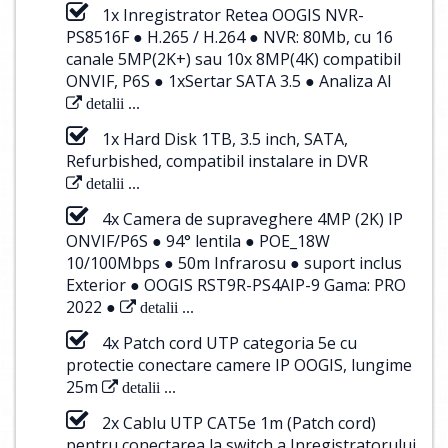
1x Inregistrator Retea OOGIS NVR-
PS8516F ● H.265 / H.264 ● NVR: 80Mb, cu 16
canale 5MP(2K+) sau 10x 8MP(4K) compatibil
ONVIF, P6S ● 1xSertar SATA 3.5 ● Analiza AI
detalii ...
1x Hard Disk 1TB, 3.5 inch, SATA,
Refurbished, compatibil instalare in DVR
detalii ...
4x Camera de supraveghere 4MP (2K) IP
ONVIF/P6S ● 94° lentila ● POE_18W
10/100Mbps ● 50m Infrarosu ● suport inclus
Exterior ● OOGIS RST9R-PS4AIP-9 Gama: PRO
2022 ●
detalii ...
4x Patch cord UTP categoria 5e cu
protectie conectare camere IP OOGIS, lungime
25m
detalii ...
2x Cablu UTP CAT5e 1m (Patch cord)
pentru conectarea la switch a Inregistratorului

## [What the task asks]
Look through the data above. Copy every line with the string "SATA" in it.

## [Answer section]
ONVIF, P6S ● 1xSertar SATA 3.5 ● Analiza AI
1x Hard Disk 1TB, 3.5 inch, SATA,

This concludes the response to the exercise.